Ok, so here’s the thing. This plane I’m on can’t return to its gate because the person I was before I boarded it was one that relied upon countless lower vibrational patterns to exist, none of which work for me anymore. I see that so clearly now with the countless individuals I had been surrounding myself with, all who I relied upon to feel better and ended up becoming overly needy and dependent upon somewhere along the way. With each of them, the very thing I sought from them was never fulfilled, that being a desire to build a connection of the heart, where instead sexual innuendos and banter became my everyday language with them instead. I don’t want connections like this anymore. But, at the same time, now that my 10-year relationship is in shambles and nothing to keep me in this city I moved to solely for him, my plane feels like it’s readying for takeoff, but to where, I don’t know. What that translates to is a feeling like I’m on that plane, sitting on some random runaway, waiting.

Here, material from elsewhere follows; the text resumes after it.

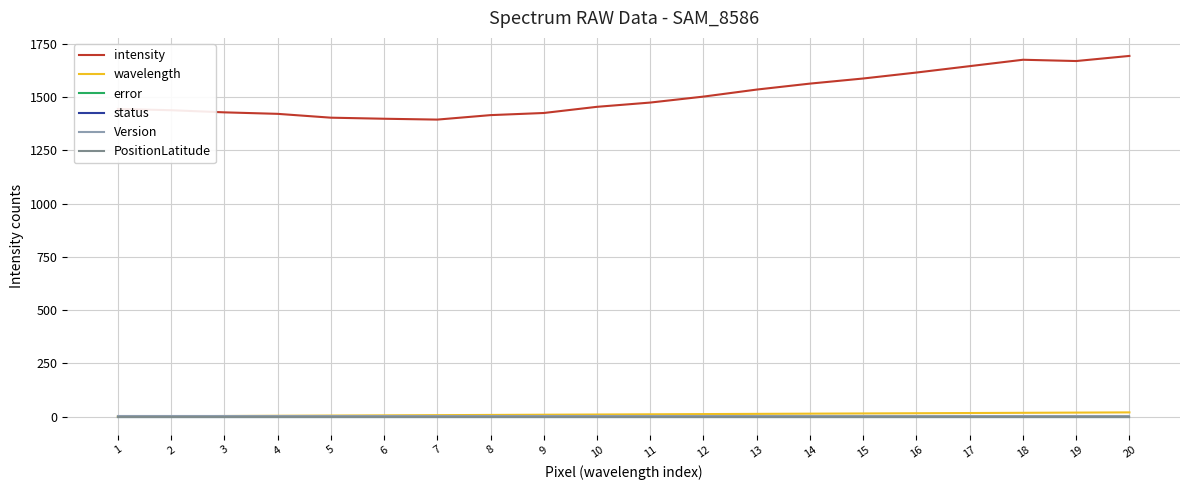

At how many categories does at least one series exceed 872?

20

I believe waiting is one of the most difficult places an individual will ever experience on a spiritual journey to find themselves. I now find myself in that very place, waiting on God for answers as to where this plane is heading next and it’s something that is requiring me to bear a lot of uncertainty and do a lot of prayer. My heart seems to ache all the time now bearing the brunt of this waiting, where loneliness feels like my constant companion. But I’m going through it this time with something different as compared to the last time I faced it, and that’s in how I’m handling it. Because what I’m doing now is that I’m not trying to numb myself from feeling any of it. I’m choosing to sit in all this emptiness instead of filling it with yet another aimless addiction. I’m simply allowing myself to feel it in all its entirety, which often feels so very painful and one I wouldn’t wish upon anyone.

I don’t think there’s a single day over the past six weeks where I haven’t sobbed incredibly in whatever seat I’ve been sitting on in this plane. But, the fact remains, I’m allowing myself to remain on it, to wherever it’s heading, rather than trying to force it to head back to its former gate or busting through the pilot’s door to make it takeoff immediately to where I want. Instead, I’m fully trusting in God now, that my plane is headed to somewhere pretty amazing. I only have to wait a little longer.